Pimecrolimns Pimecrolimus is the 33-epi-chloro derivative of the macrolactam ascomyin. Pimecrolimus structural and functional analogs are described in U.S. Patent No. 6,384,073.
Rapamycin Rapamycin structural and functional analogs include mono- and diacylated rapamycin derivatives (U.S. Patent No. 4,316,885); rapamycin water-soluble prodrugs (U.S. Patent No. 4,650,803); carboxylic acid esters (PCT Publication No.

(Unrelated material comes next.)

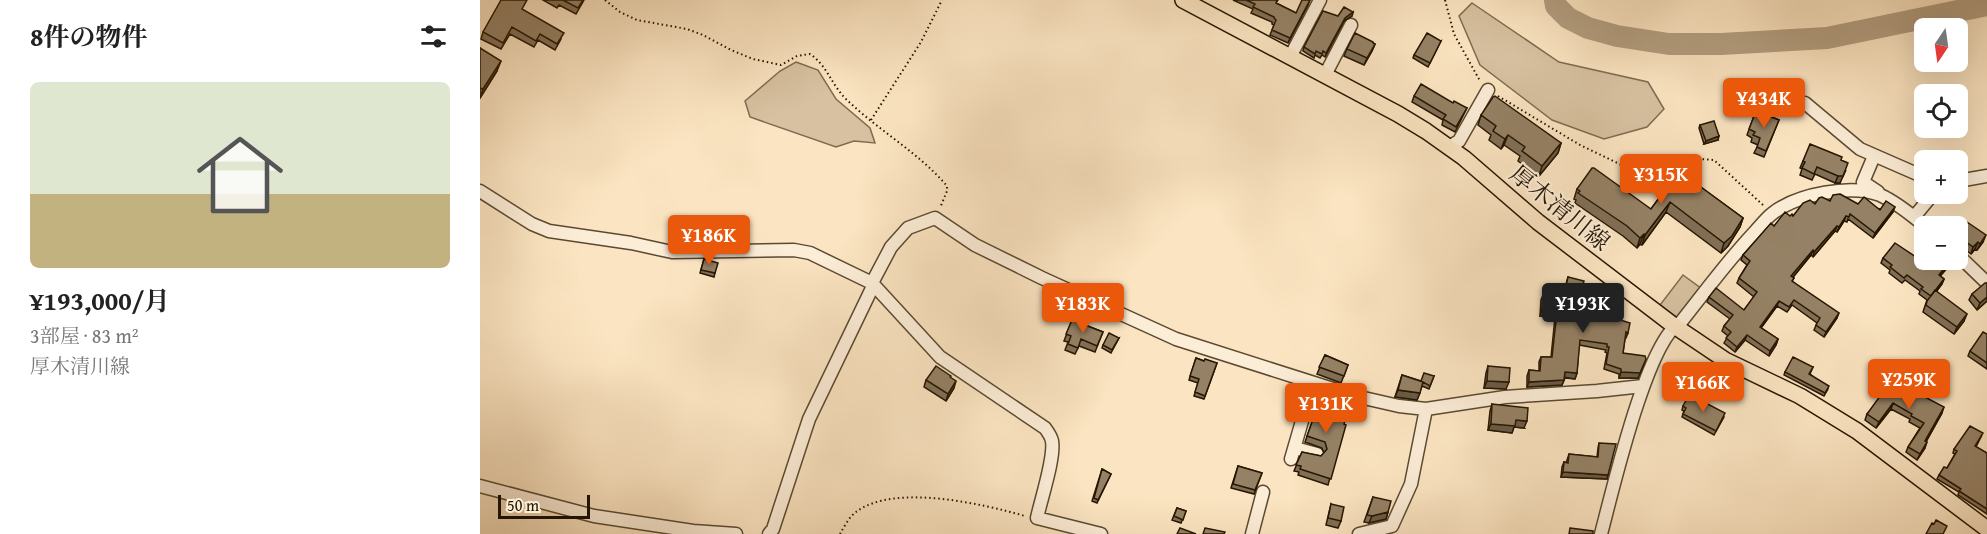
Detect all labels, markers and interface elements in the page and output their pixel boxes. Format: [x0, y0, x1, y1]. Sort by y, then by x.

WO 92/05179); carbamates (U.S. Patent No. 5,118,678); amide esters (U.S. Patent No. 5,118,678); biotin esters (U.S. Patent No. 5,504,091); fluorinated esters (U.S. Patent No. 5,100,883); acetals (U.S. Patent No. 5,151,413); silyl ethers (U.S. Patent No. 5,120,842); bicyclic derivatives (U.S. Patent No. 5,120,725); rapamycin dimers (U.S. Patent No. 5,120,727); O- aryl, O-alkyl, O-alkyenyl and O-alkynyl derivatives (U.S. Patent No. 5,258,389); and deuterated rapamycin (U.S. Patent No. 6,503,921). Additional rapamycin analogs are described in U.S. Patent Nos. 5,202,332 and 5,169,851.